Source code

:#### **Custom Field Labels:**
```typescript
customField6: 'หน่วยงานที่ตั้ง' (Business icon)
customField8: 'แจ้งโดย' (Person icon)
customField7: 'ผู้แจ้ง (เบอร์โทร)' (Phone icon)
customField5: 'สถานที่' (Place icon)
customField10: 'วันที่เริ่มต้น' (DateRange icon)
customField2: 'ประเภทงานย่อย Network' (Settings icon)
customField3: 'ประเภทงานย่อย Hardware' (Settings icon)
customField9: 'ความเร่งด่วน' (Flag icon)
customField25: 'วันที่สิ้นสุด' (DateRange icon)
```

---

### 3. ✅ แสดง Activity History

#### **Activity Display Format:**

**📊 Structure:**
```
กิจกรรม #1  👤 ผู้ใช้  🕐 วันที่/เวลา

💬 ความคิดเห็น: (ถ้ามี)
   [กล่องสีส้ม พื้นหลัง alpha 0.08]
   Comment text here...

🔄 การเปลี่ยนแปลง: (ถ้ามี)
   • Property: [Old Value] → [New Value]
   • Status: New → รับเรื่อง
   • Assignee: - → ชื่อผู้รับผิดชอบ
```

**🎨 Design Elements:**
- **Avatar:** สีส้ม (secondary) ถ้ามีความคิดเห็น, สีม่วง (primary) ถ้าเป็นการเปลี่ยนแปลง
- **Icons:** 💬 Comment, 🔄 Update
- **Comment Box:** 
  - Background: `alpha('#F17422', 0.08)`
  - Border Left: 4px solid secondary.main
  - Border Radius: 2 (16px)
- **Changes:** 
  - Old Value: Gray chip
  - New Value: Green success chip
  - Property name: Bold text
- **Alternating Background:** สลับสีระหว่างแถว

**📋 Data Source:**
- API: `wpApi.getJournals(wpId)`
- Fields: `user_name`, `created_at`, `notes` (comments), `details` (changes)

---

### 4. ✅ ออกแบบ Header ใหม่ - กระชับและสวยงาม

- - -

→ TASK ITEM:
Repeat exactly, and only, the lines of the records above, starting with the line that contains "- Border Left: 4px solid secondary.main" and ending with the final line, both included.

→ SOLUTION TO THE EXERCISE:
  - Border Left: 4px solid secondary.main
  - Border Radius: 2 (16px)
- **Changes:** 
  - Old Value: Gray chip
  - New Value: Green success chip
  - Property name: Bold text
- **Alternating Background:** สลับสีระหว่างแถว

**📋 Data Source:**
- API: `wpApi.getJournals(wpId)`
- Fields: `user_name`, `created_at`, `notes` (comments), `details` (changes)

---

### 4. ✅ ออกแบบ Header ใหม่ - กระชับและสวยงาม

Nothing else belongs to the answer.